3. De in dit dossier ontvangen gelden niet te hebben overgemaakt aan de heer en mevrouw A en hen ook niet op de hoogte te hebben gebracht van de binnenkomende gelden noch van de uitbetalingen.

4. Op 14/04/2015 een bedrag van 300 € en een bedrag van 1.500 € en op 07/05/2015 een bedrag van 5.500 en van 3.300 € overgeschreven van de derdenrekening naar haar eigen rekening (als vergoeding voor ereloon en kosten?) zonder evenwel een

5. afrekening / ereloonstaat te hebben overgemaakt aan de heer en mevrouw A en zonder hen hiervan voorafgaand in kennis te stellen, laat staan hun akkoord te hebben gevraagd.

Beoordeling

De advocaat is als raadsman van de consoorten A opgetreden. Dit heeft als gevolg dat alle regels, die volgens de deontologie de relatie tussen de advocaat en de cliënt beheersen, op de advocaat van toepassing zijn. Zij diende derhalve:

  • haar cliënten stipt op de hoogte te houden van de evolutie van de zaak (J. STEVENS, Advocatuur regels en deontologie, 3e uitgave, 2015, nr. 1338, p. 1069);
  • in toepassing van artikel 134 van de codex deontologie de ontvangen gelden over te maken aan hun bestemmelingen, zijnde de consoorten A. In plaats daarvan maakte zij de gelden over aan haar broer die sedert 9 januari 2015 geen advocaat meer was;
  • in toepassing van hetzelfde artikel 134 van de codex deontologie diende zij de consoorten A schriftelijk op de hoogte te brengen van haar erelonen en afhoudingen.

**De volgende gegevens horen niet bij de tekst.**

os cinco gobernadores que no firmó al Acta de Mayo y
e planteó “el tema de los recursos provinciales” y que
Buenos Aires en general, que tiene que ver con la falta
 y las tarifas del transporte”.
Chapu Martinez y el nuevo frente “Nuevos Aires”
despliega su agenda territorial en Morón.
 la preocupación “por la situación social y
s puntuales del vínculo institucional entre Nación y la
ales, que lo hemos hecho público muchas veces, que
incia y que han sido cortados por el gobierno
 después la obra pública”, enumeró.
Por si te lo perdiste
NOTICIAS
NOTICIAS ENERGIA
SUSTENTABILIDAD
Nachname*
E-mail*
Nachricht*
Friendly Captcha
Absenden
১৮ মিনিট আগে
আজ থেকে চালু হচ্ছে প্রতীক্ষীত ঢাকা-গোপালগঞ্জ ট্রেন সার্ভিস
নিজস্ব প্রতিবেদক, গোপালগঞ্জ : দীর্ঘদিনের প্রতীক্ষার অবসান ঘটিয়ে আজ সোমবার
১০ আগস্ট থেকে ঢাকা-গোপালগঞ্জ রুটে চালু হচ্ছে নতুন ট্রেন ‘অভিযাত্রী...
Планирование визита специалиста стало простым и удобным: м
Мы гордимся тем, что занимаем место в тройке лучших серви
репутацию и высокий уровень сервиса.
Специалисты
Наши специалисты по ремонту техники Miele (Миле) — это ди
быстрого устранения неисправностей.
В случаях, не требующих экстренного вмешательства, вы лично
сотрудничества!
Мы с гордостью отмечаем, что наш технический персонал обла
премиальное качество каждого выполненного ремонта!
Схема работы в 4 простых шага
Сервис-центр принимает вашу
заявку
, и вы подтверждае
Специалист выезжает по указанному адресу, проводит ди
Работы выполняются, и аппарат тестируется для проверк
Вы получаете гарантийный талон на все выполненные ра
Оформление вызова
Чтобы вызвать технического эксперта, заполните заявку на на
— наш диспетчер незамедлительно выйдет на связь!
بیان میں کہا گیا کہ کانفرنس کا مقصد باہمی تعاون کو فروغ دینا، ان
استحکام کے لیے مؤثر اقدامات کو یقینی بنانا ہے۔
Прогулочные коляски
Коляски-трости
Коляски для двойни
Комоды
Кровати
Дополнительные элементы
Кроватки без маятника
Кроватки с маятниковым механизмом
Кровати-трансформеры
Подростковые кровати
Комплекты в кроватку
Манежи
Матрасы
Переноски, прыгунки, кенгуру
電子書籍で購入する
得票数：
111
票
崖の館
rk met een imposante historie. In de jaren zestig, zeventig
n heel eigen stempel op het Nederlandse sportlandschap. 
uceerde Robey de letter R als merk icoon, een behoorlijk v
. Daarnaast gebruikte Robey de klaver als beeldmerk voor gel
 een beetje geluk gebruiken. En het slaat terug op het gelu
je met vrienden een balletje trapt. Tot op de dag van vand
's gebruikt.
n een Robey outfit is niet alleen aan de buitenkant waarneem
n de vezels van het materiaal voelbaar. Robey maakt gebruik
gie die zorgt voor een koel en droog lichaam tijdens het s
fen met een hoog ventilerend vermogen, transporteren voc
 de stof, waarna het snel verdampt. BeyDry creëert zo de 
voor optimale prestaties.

Geen enkele van deze verplichtingen werd nageleefd. Meer nog: ter zitting werd door de advocaat zonder meer bevestigd dat zij met de consoorten A nooit enig contact heeft gehad. De contacten verliepen uitsluitend via haar broer, die op dat ogenblik geen advocaat meer was. De advocaat heeft hierbij de regel met de voeten getreden dat een advocaat in principe zelf contact moet hebben met zijn cliënt en dat hij tussenpersonen moet wantrouwen, die zeggen namens de cliënt te spreken, zelfs al zijn deze tussenpersonen familieleden (J. STEVENS, a.w., nr. 1137, p. 1068).

De advocaat is bovendien op ernstige wijze tekortgeschoten aan de plicht van rechtschapenheid, die op een advocaat rust. Door de ontvangen gelden aan haar broer over te maken en niet aan haar cliënten is de advocaat er op een onverantwoord lichtzinnige wijze mee omgesprongen. Hoewel zij niet in de eerste plaats gedreven was door persoonlijke verrijking, heeft zij door haar handelswijze mogelijk gemaakt dat gelden werden onttrokken aan hun rechtmatige bestemmelingen. Deze inbreuk op de plicht tot rechtschapenheid is des te erger omdat de niet-correcte afhandeling van derdengelden, ook al worden zij door de advocaat niet voor zichzelf behouden, een domein betreft waaraan de publieke opinie bijzonder gevoelig is, hetgeen voor de ganse balie een negatieve en sterk nadelige invloed kan hebben (J. STEVENS, a.w., nr. 1075, p. 807).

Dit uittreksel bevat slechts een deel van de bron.